Walt Radzick

Profile
- Position: Defensive tackle

Personal information
- Born: May 25, 1935 Saint Boniface, Manitoba, Canada
- Died: March 31, 2005 (aged 69) Toronto, Ontario, Canada

Career information
- College: University of Toronto

Career history
- 1956: Toronto Balmy Beach Beachers
- 1958–59: Calgary Stampeders
- 1960–64: Toronto Argonauts
- 1965: Hamilton Tiger-Cats

Awards and highlights
- Grey Cup champion (1965); Dr. Beattie Martin Trophy (1958);

= Walt Radzick =

Canadian Football League defensive tackle

Walter Raymond Radzick (May 25, 1935 – March 31, 2005) was a Canadian professional football defensive tackle who played in the Canadian Football League from 1958 to 1965.
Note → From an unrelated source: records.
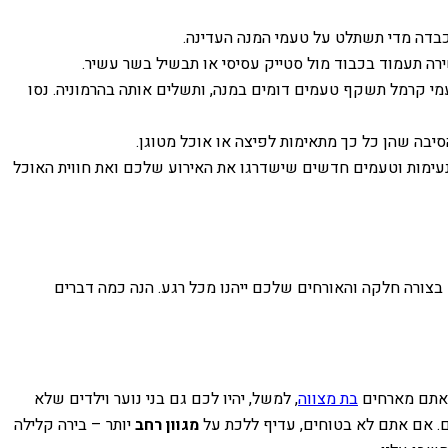
 כבדה מדי תשתלט על טעמי המנה העדינה.
ירה תעמוד בכבוד מול סטייק עסיסי או תבשיל בשר עשיר.
מי קרמל תשקף טעמים דומים במנה, ותשלים אותה בהרמוניה. נסו
הסיבה שהן כל כך מתאימות לפיצה או אוכל מטוגן.
נעימות וטעמים חדשים שישדרגו את האירוע שלכם ואת חווית האוכל
 בצורה חלקה והאורחים שלכם ייהנו מכל רגע. הנה כמה דברים
ם אתם מארחים
בת מצווה
, למשל, יהיו לכם גם בני נוער וילדים שלא
ים. אם אתם לא בטוחים, עדיף ללכת על
מגוון רחב
יותר – בירה קלילה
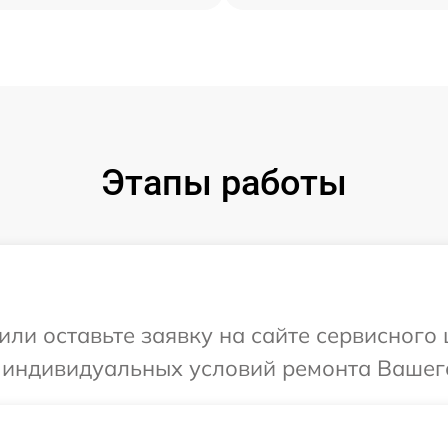
Этапы работы
или оставьте заявку на сайте сервисного 
 индивидуальных условий ремонта Вашего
A graduate of the University of Toronto, Radzick first played football with the Toronto Balmy Beach Beachers of the Ontario Rugby Football Union. In 1958 he signed with the Calgary Stampeders where he won the Dr. Beattie Martin Trophy for best Canadian rookie in the west (with 1 interception and 2 fumble recoveries.) In 1960 he returned to Toronto, starting 5 seasons with the Argonauts; 66 regular season games and 5 playoff games. He finished his career playing 6 games with the Hamilton Tiger-Cats in 1965 (the year they won the Grey Cup.) As an Argonaut, Radzick missed only one game from 1961 to 1964.
He died in 2005 in Toronto at the age of 69.